Hujan deras yang mengguyur Aceh Tamiang pada akhir November mengakibatkan bencana yang menyedihkan. Korban jiwa dan harta benda tak terelakkan, namun ada kisah-kisah kemanusiaan yang menyentuh, seperti kisah Aisha, perempuan berusia 63 tahun yang terjebak dalam kegelapan bencana ini.
Di tenda pengungsian, kehidupan berjalan lambat, sementara rindu dan kenangan berputar dalam benak para pengungsi. Dalam suramnya harapan, Muhamad Asan, suami Aisha, terpaksa menghadapi kenyataan pahit kehilangan orang yang dicintainya.

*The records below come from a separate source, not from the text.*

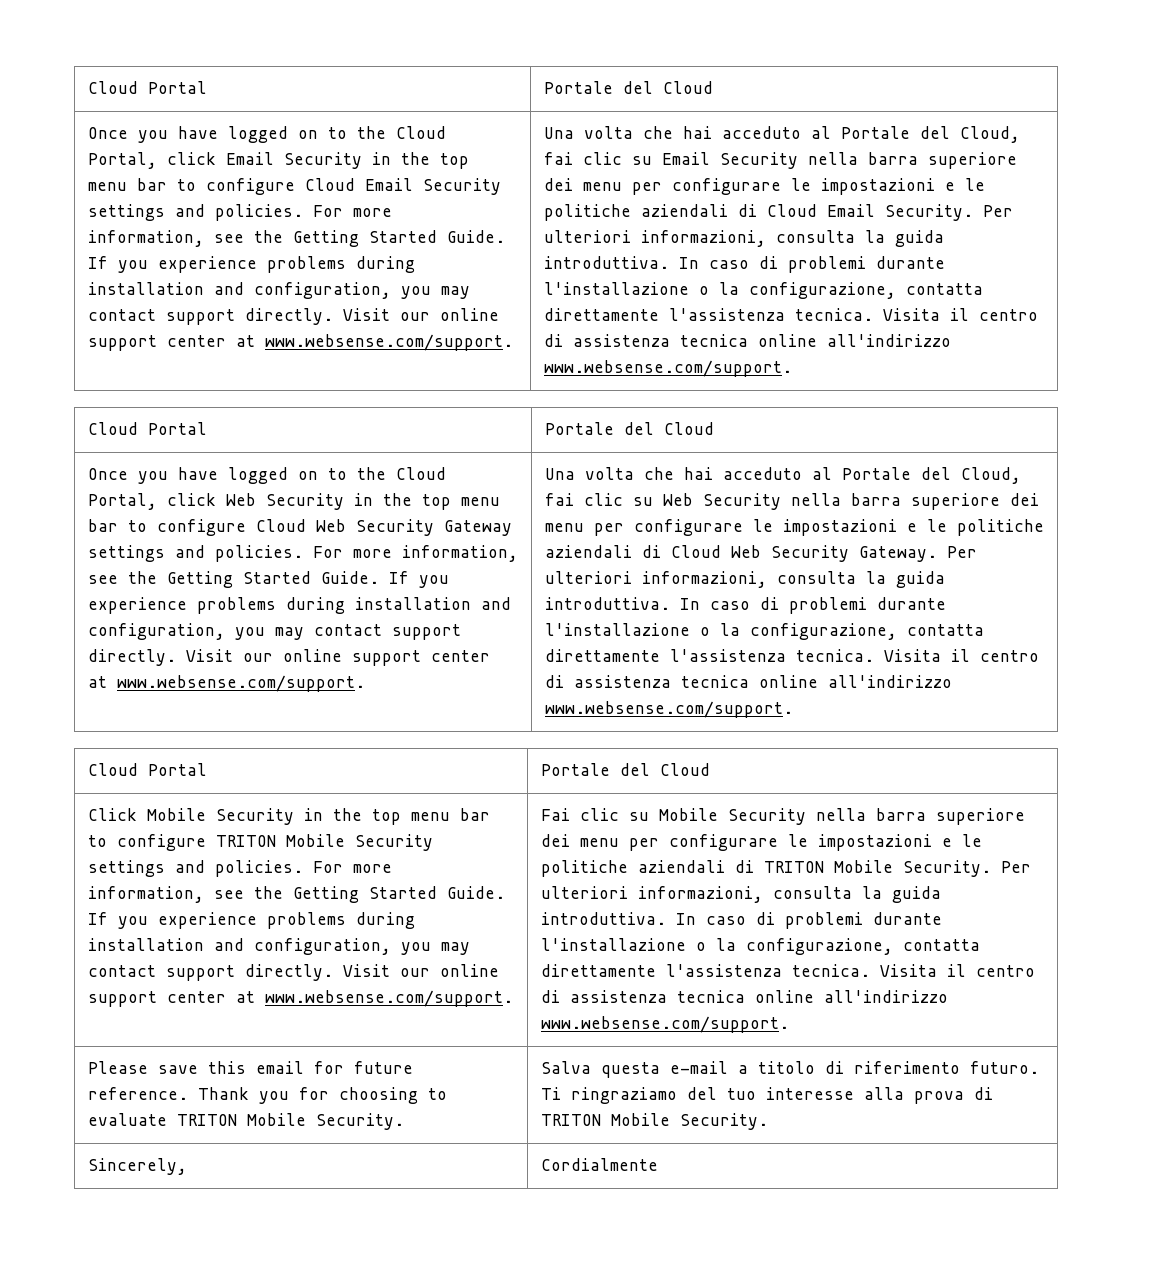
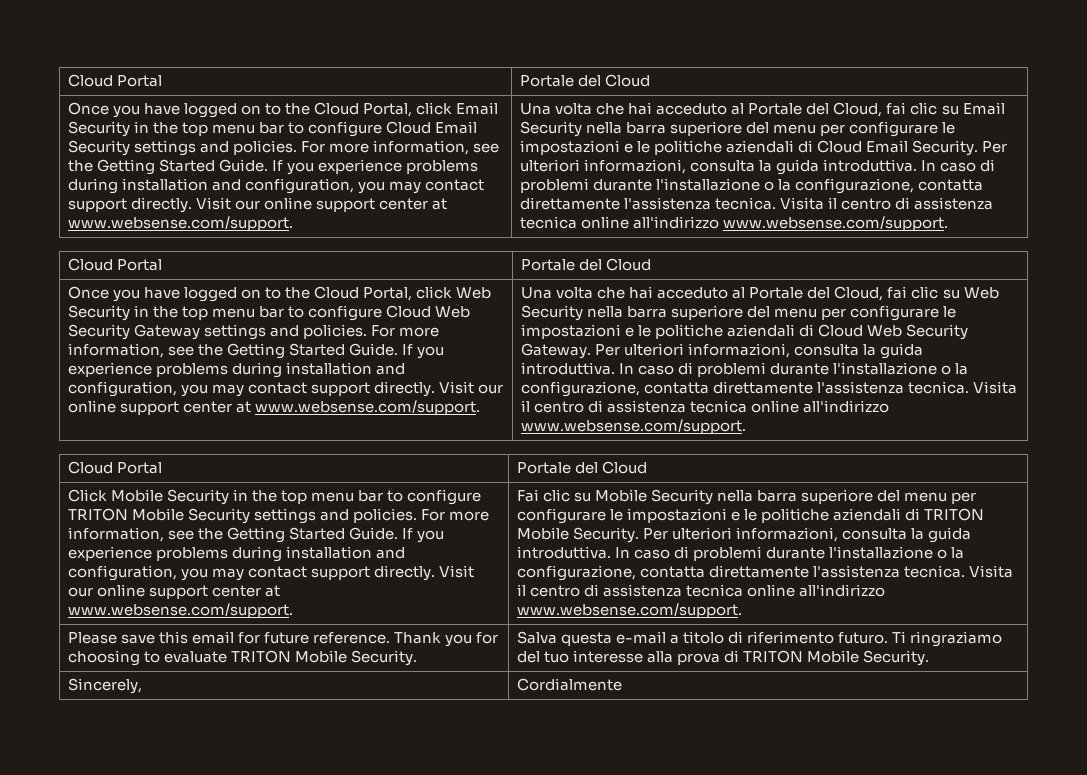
[543,178,573,191] dei -> [746,122,770,134] del
[1009,493,1039,506] dei -> [747,306,771,318] del
[540,834,570,847] dei -> [877,490,901,502] del

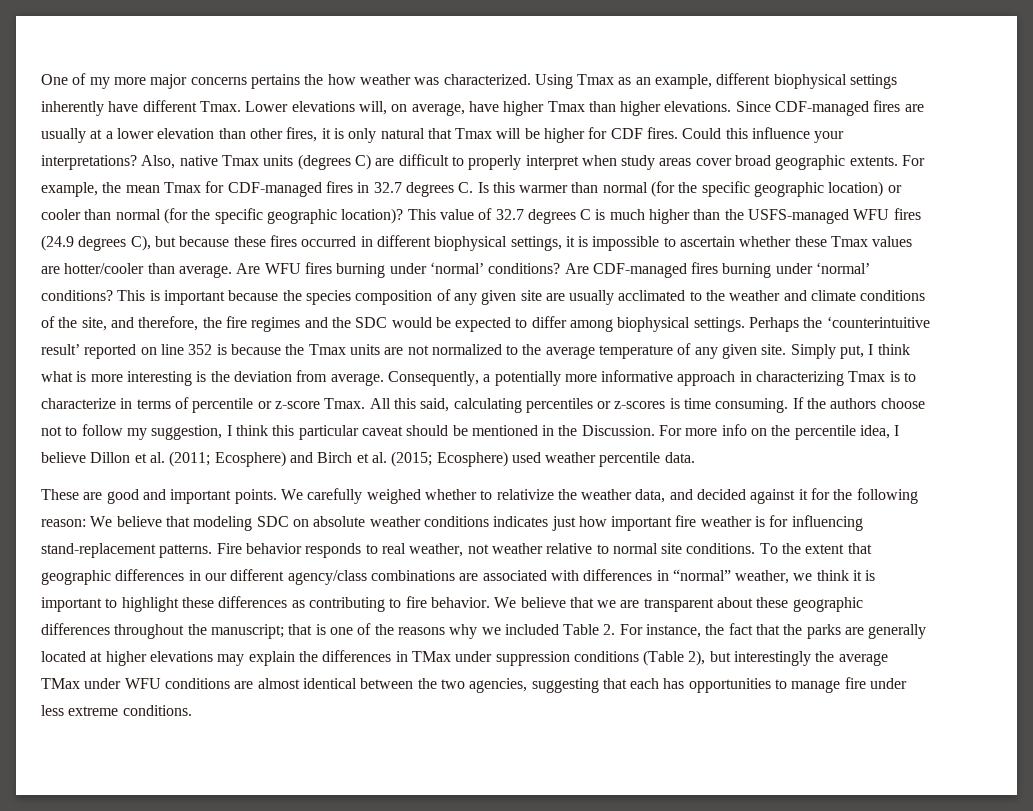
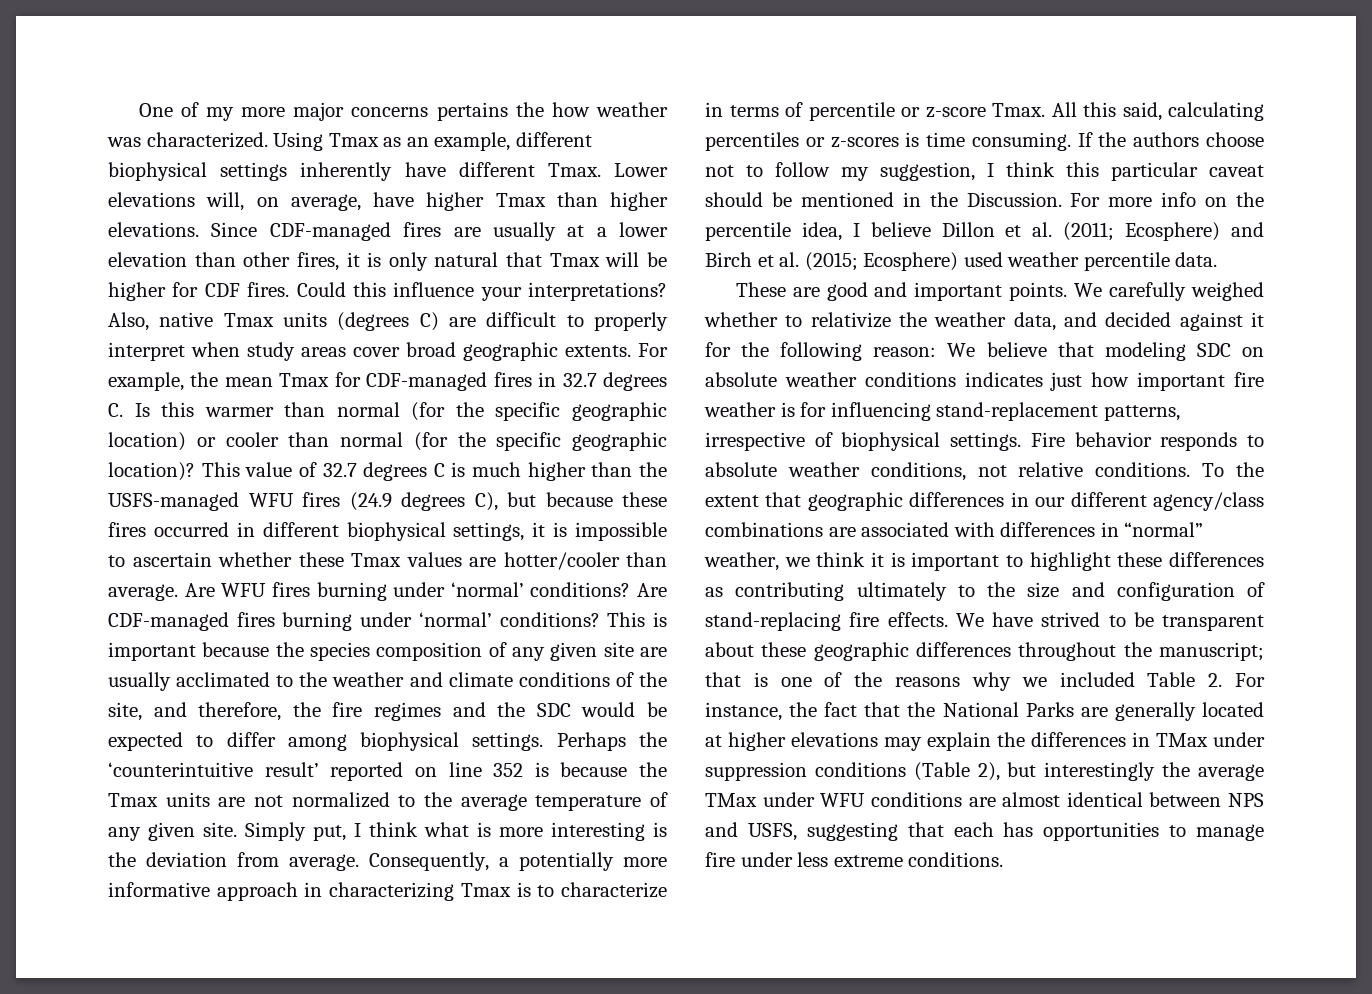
[159,543,683,558] patterns. Fire behavior responds to real weather, not weather relative to normal site -> [1103,405,1180,421] [705,432,1264,451] [705,462,1084,481] patterns, irrespective of biophysical settings. Fire behavior responds to absolute weather conditions, not relative
[389,596,640,608] to fire behavior. We believe that we are -> [856,582,1265,601] [705,612,1154,631] ultimately to the size and configuration of stand-replacing fire effects. We have strived to be
[806,624,841,639] parks -> [942,702,1074,717] National Parks
[417,678,528,693] the two agencies, -> [1228,793,1264,807] [705,822,797,841] NPS and USFS,

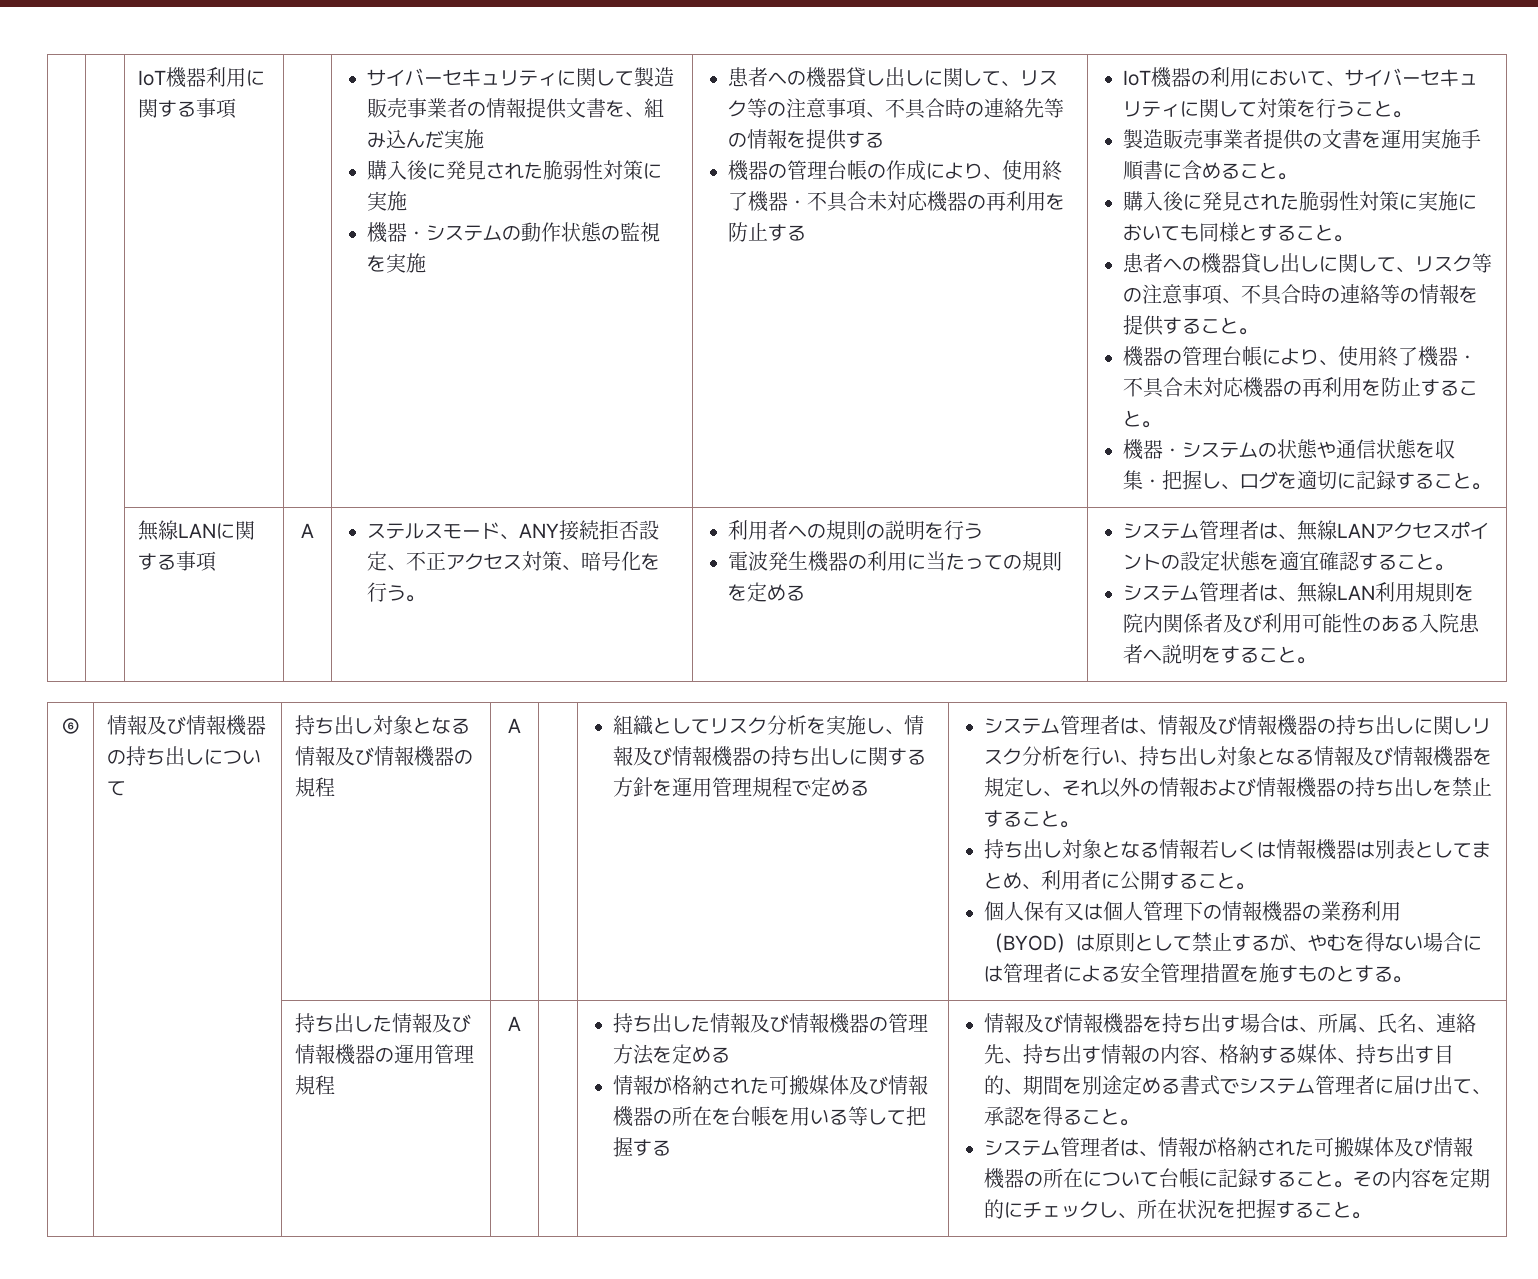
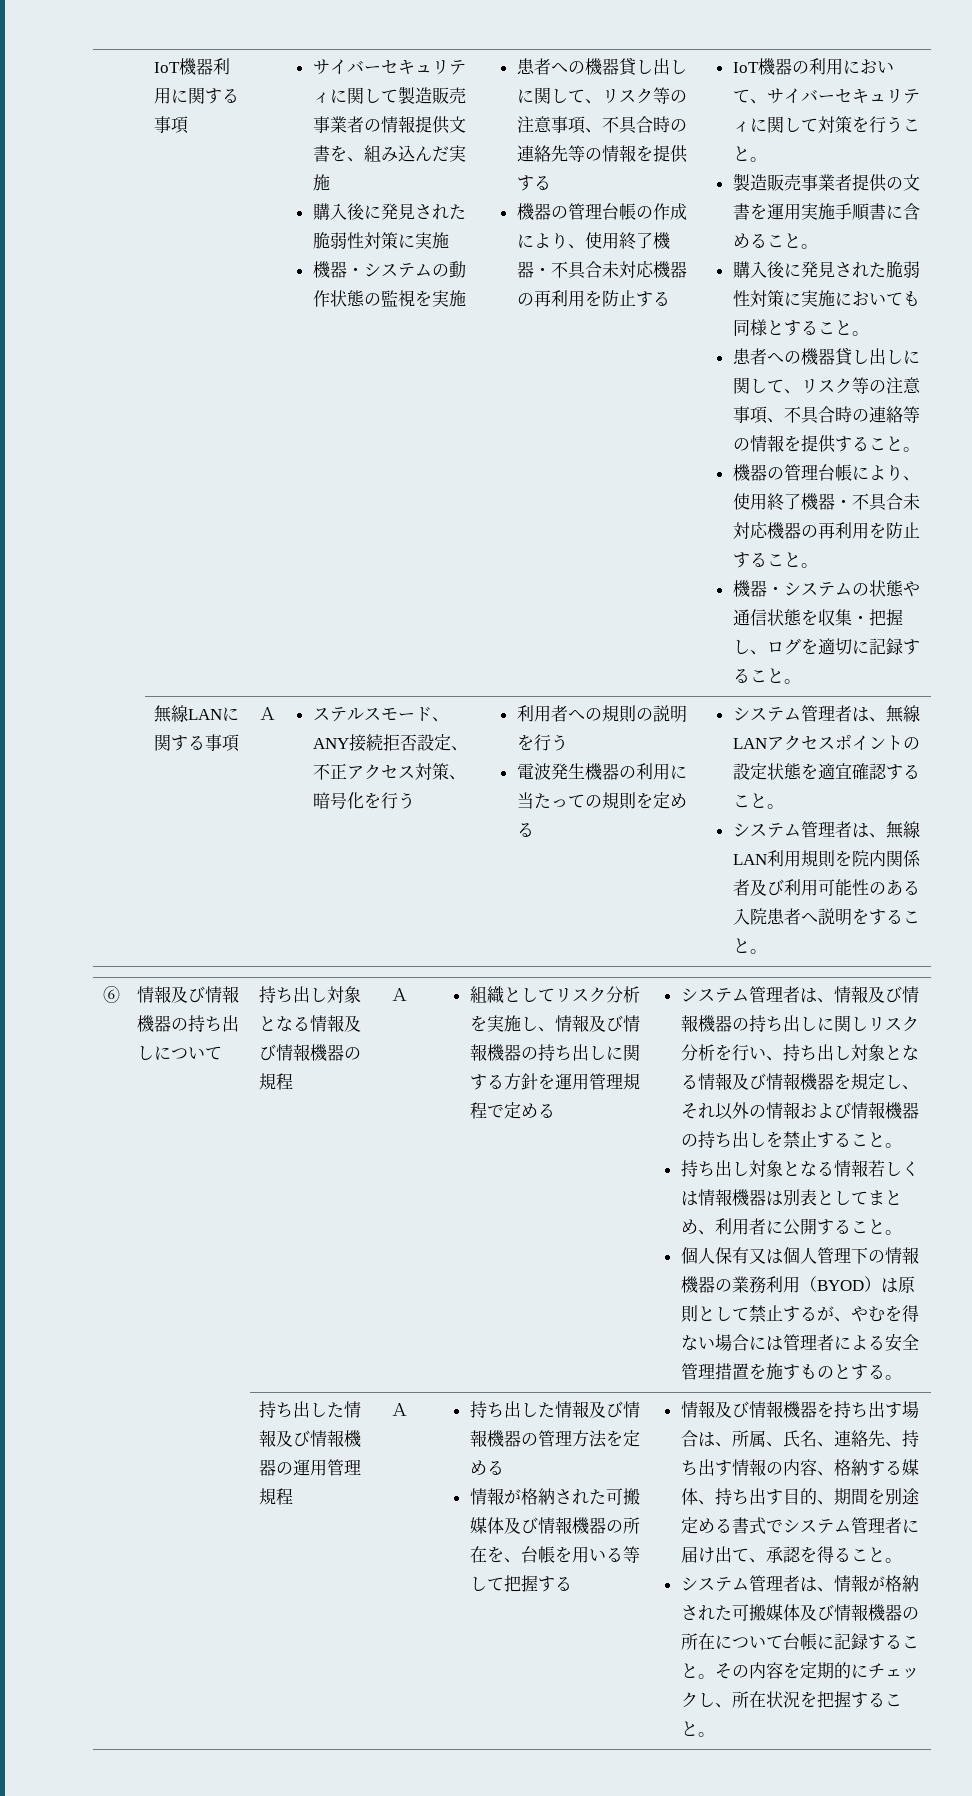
[406,595,426,602] 。 -> (415, 800) none
(732, 1116) none -> [503,1558,521,1563] 、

“Aisha tidak ada,” ujarnya dengan lirih. Kata-kata itu penuh dengan kesedihan dan beratnya kehilangan, mencerminkan betapa rapuhnya saat-saat seperti ini.
Keberadaan Banjir dan Dampak terhadap Masyarakat
Banjir yang melanda membuat banyak warga Aceh kehilangan tempat tinggal. Harta benda hanyut, dan akses terhadap layanan kesehatan pun terputus, meninggalkan mereka dalam kondisi yang memprihatinkan. Dalam beberapa hari, keadaan semakin memburuk, menyisakan kesedihan dan kepanikan di antara para pengungsi.
Pemerintah dan berbagai organisasi kemanusiaan berusaha mendirikan tenda-tenda pengungsian, namun fasilitas yang ada masih jauh dari cukup. Banyak warga yang menderita penyakit kronis seperti diabetes dan hipertensi, yang memerlukan perawatan medis tepat waktu.
Beberapa waktu setelah banjir mereda, banyak yang mulai menyelidiki nasib orang-orang yang hilang. Informasi tentang korban terus bertambah, menyiratkan betapa besar dampak yang ditinggalkan bencana ini.
Perjuangan Menghadapi Bencana yang Menghancurkan
Berbagai kisah tragis muncul dari reruntuhan, terutama kisah Aisha. Ia telah lama berjuang melawan diabetes dan sangat bergantung pada obat-obatan. Namun, saat banjir datang, semua terganggu, dan tak ada obat yang bisa menyelamatkan hidupnya.
Dalam kepanikan evakuasi, keluarga Aisha tidak sempat membawa barang-barang penting. Mereka berlari, hanya mengenakan pakaian seadanya, berharap selamat dari derasnya air. Kesehatan Aisha cepat menurun setelah mengungsi.
Suaminya, Asan, mencatat setiap perubahan yang terjadi pada istrinya selama di pengungsian. Ketidakpastian dan kesedihan membayangi mereka saat Aisha merindukan rumah yang telah hancur.
Kehilangan dan Harapan di Tengah Bencana
Ketika Aisha menghembuskan napas terakhirnya, Asan merasa seolah dunia runtuh. Tanpa bantuan medis yang memadai, Aisha pergi jauh dari tempat yang seharusnya nyaman dan aman. Itu adalah momen kehilangan yang tak terbayangkan dalam hidupnya.
Sesaat sebelum kepergiannya, Aisha merindukan rumah dan semua kenangan yang pernah ada. Asan berusaha menenangkan istri tercintanya, namun kata-kata pun tak cukup untuk menanggulangi rasa sakit itu.
Kehilangan Aisha menjadi simbol dari banyaknya korban yang terabaikan, yang berkisar pada sakit dan kehilangan di tengah bencana. Setiap angka korban memiliki kisah dan perjalanan hidupnya sendiri.